- YOUR OBJECTIVE: Starting at the line that holds "## Current Offers" and stopping at the line that holds "dijan in 1483.", restate the records below word for word, with both of those lines included.

- MATERIAL FOR THIS TASK:

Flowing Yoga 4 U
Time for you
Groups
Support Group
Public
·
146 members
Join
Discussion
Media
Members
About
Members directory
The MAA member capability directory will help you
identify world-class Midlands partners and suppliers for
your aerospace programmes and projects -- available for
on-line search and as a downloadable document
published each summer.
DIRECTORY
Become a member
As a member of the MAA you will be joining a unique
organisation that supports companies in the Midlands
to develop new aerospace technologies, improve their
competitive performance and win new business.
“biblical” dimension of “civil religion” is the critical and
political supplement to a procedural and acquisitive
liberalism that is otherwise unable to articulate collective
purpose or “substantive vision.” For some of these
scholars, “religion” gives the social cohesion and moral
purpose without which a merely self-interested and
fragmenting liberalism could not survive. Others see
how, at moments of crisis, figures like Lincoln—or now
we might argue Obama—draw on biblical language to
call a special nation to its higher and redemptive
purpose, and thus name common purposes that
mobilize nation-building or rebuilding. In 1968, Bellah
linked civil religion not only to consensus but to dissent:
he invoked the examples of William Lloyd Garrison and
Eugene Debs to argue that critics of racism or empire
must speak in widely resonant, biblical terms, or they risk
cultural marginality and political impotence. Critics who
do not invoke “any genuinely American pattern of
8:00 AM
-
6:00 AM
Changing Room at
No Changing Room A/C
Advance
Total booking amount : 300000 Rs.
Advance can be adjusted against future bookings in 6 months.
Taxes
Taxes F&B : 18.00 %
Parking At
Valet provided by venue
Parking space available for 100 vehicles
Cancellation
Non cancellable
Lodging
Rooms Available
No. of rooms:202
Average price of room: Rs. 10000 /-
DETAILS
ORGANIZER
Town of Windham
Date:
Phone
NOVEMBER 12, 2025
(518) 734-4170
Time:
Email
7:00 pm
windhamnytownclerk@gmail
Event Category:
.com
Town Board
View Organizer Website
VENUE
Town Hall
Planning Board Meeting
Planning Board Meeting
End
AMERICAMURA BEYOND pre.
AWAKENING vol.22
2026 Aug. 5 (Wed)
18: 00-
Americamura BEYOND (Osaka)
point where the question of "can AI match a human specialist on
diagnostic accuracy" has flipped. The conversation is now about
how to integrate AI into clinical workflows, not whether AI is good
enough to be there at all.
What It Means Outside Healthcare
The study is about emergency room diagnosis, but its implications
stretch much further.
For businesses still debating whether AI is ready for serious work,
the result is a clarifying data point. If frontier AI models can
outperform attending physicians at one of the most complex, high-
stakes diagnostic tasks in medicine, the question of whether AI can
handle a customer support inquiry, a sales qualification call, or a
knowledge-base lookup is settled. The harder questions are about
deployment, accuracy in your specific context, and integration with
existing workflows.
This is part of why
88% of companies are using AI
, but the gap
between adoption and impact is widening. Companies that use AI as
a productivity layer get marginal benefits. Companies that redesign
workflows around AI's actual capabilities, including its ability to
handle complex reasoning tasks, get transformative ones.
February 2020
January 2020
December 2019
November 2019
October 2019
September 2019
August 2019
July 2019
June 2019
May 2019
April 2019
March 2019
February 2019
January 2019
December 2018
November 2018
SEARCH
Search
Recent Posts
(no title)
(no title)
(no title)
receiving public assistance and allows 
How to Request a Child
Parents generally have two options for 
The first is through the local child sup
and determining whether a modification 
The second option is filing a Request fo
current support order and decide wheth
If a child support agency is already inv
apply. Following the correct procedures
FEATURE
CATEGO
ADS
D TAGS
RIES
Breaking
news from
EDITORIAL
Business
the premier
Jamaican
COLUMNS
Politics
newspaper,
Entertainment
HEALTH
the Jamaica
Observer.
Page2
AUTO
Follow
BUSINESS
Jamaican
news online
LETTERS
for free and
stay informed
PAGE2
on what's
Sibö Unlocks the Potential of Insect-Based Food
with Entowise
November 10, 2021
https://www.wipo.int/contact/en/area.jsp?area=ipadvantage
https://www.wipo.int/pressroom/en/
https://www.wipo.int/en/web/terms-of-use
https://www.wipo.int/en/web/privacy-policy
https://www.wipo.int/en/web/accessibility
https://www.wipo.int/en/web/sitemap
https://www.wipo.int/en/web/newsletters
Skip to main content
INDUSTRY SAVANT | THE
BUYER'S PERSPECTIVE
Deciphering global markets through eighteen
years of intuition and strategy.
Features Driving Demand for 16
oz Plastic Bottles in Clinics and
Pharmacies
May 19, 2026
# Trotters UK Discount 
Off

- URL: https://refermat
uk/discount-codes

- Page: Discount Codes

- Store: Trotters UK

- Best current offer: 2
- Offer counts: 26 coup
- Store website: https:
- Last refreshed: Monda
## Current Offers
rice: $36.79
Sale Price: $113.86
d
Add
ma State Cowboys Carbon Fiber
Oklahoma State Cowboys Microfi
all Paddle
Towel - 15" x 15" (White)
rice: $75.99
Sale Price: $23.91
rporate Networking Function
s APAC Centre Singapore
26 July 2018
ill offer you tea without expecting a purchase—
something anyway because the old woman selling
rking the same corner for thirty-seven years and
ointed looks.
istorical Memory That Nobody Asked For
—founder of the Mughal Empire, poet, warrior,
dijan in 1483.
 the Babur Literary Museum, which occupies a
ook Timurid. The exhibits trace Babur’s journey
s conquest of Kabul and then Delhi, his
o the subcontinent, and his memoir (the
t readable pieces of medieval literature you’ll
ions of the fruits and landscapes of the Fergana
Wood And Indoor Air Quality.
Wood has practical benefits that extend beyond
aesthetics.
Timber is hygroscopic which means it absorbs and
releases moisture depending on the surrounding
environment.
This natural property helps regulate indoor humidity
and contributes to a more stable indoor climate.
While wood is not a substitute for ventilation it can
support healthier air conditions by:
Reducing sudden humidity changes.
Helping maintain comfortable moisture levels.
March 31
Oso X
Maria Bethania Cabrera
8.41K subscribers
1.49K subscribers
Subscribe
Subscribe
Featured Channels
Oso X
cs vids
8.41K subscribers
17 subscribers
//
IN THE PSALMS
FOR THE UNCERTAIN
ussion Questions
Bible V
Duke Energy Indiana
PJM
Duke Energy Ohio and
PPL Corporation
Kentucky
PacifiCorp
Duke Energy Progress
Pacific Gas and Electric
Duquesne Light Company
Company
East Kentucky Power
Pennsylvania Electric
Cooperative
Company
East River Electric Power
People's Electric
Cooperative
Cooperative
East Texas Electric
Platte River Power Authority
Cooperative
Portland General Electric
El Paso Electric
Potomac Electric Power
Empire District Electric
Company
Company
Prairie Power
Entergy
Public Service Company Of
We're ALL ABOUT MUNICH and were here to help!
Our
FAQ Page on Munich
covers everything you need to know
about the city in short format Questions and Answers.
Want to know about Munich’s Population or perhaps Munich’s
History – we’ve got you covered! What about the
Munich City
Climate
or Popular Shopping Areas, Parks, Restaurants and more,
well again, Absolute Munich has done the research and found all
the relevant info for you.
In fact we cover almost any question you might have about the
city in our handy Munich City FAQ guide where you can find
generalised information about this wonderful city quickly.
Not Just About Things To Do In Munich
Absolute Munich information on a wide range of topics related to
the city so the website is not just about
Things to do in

- TASK RESULT:
## Current Offers
rice: $36.79
Sale Price: $113.86
d
Add
ma State Cowboys Carbon Fiber
Oklahoma State Cowboys Microfi
all Paddle
Towel - 15" x 15" (White)
rice: $75.99
Sale Price: $23.91
rporate Networking Function
s APAC Centre Singapore
26 July 2018
ill offer you tea without expecting a purchase—
something anyway because the old woman selling
rking the same corner for thirty-seven years and
ointed looks.
istorical Memory That Nobody Asked For
—founder of the Mughal Empire, poet, warrior,
dijan in 1483.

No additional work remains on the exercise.